We get nutmeg and mace from Grenada; they amount to about 90% of that island’s GDP. However, they are originally from the Banda islands in the Indonesian archipelago. Angela showed a picture of fresh nutmeg, with the mace covering the shell like bright red webbing – very strange. I hadn’t realised that was where mace comes from.
Cinnamon comes from Sri Lanka, where it is coppiced to produce long, straight shoots. The spice comes from the inner bark, which curls in on itself as it dries.
Vanilla is a climbing orchid originally from Mexico; it was called tlilxochitl by the Aztecs and used to flavour chocolate drinks. After the French lost their short lived Mexican empire, they took vanilla to grow in Madagascar; however, they didn’t also take the bee which pollinates the flowers, so all Madagascar’s vanilla is painstakingly pollinated by hand (which is why it costs so much – the second most expensive spice after saffron).
Christmas pudding wouldn’t be Christmas pudding without candied peel. It turns out that the citrus family is an extremely complicated one, with many, many hybrids, and it took until modern times with DNA sequencing to make sense of the family tree. We now know that there are three ancestral species from which all modern citrus fruits are descended: the citron (Citrus medica), the pomelo (Citrus maxima) and the mandarin (Citrus reticulata). They all come form the east: Indochina, southern China & Burma.
And finally, to sugar. I tend to think of sugar cane as coming from the West Indies, but it actually originated in New Guinea. It was brought to Europe by the Knights Hospitalers, who set up home in Cyprus after the fall of Jerusalem. Most of our sugar these days is made from sugar beet; surprisingly (to me), Napoleon played a major role in this development. The process of getting sugar from sugar beet had been developed in Germany in the mid 18th century but hadn’t caught on commercially. However, when the British blockaded French ports during the Napoleonic Wars, it deprived France of sugar from the West Indies and Napoleon knew he had to find a replacement. He set up sugar schools and issued a decree in 1811 compelling farmers to plant sugar beet, resulting in the establishment of large numbers of sugar beet mills. In fact, France is still the world’s largest producer of sugar beet.
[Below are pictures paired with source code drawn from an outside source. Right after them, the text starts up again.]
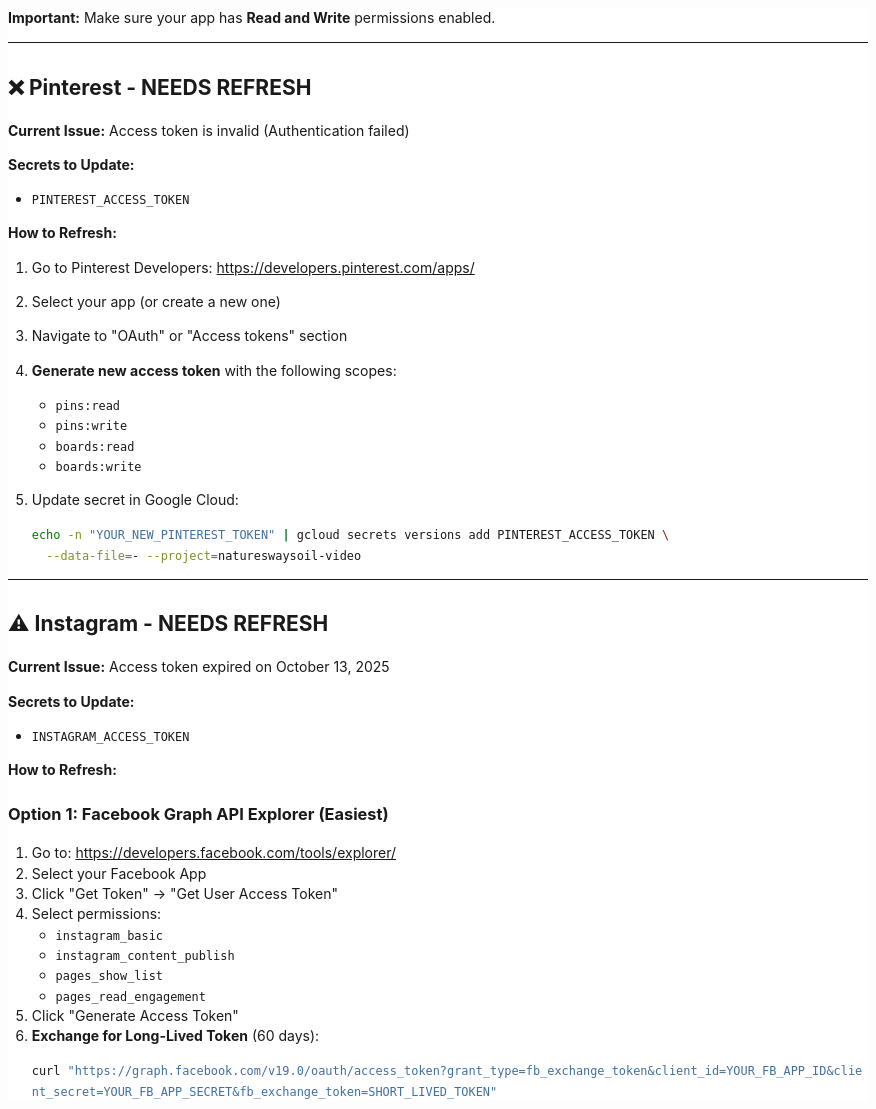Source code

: **Important:** Make sure your app has **Read and Write** permissions enabled.

---

## ❌ Pinterest - NEEDS REFRESH

**Current Issue:** Access token is invalid (Authentication failed)

**Secrets to Update:**
- `PINTEREST_ACCESS_TOKEN`

**How to Refresh:**

1. Go to Pinterest Developers: https://developers.pinterest.com/apps/
2. Select your app (or create a new one)
3. Navigate to "OAuth" or "Access tokens" section
4. **Generate new access token** with the following scopes:
   - `pins:read`
   - `pins:write`
   - `boards:read`
   - `boards:write`

5. Update secret in Google Cloud:
   ```bash
   echo -n "YOUR_NEW_PINTEREST_TOKEN" | gcloud secrets versions add PINTEREST_ACCESS_TOKEN \
     --data-file=- --project=natureswaysoil-video
   ```

---

## ⚠️ Instagram - NEEDS REFRESH

**Current Issue:** Access token expired on October 13, 2025

**Secrets to Update:**
- `INSTAGRAM_ACCESS_TOKEN`

**How to Refresh:**

### Option 1: Facebook Graph API Explorer (Easiest)
1. Go to: https://developers.facebook.com/tools/explorer/
2. Select your Facebook App
3. Click "Get Token" → "Get User Access Token"
4. Select permissions:
   - `instagram_basic`
   - `instagram_content_publish`
   - `pages_show_list`
   - `pages_read_engagement`
5. Click "Generate Access Token"
6. **Exchange for Long-Lived Token** (60 days):
   ```bash
   curl "https://graph.facebook.com/v19.0/oauth/access_token?grant_type=fb_exchange_token&client_id=YOUR_FB_APP_ID&client_secret=YOUR_FB_APP_SECRET&fb_exchange_token=SHORT_LIVED_TOKEN"
   ```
I’ve only managed to convey a fraction of the story – there was a lot more. But I’d like to finish by recommeding a visit to the Linnean Society, particularly for the Linnean Society Treasures Tour, which takes in the meeting room, the library and the bomb-proof store room where Carl Linnaeus’ own collection is stored. To see his own copies of his books (with his annotations in preparation for a new edition) as well as a 1st edition of his Systema Naturae (in which he set out his categorisation of all living things, still in use to today) was breathtaking.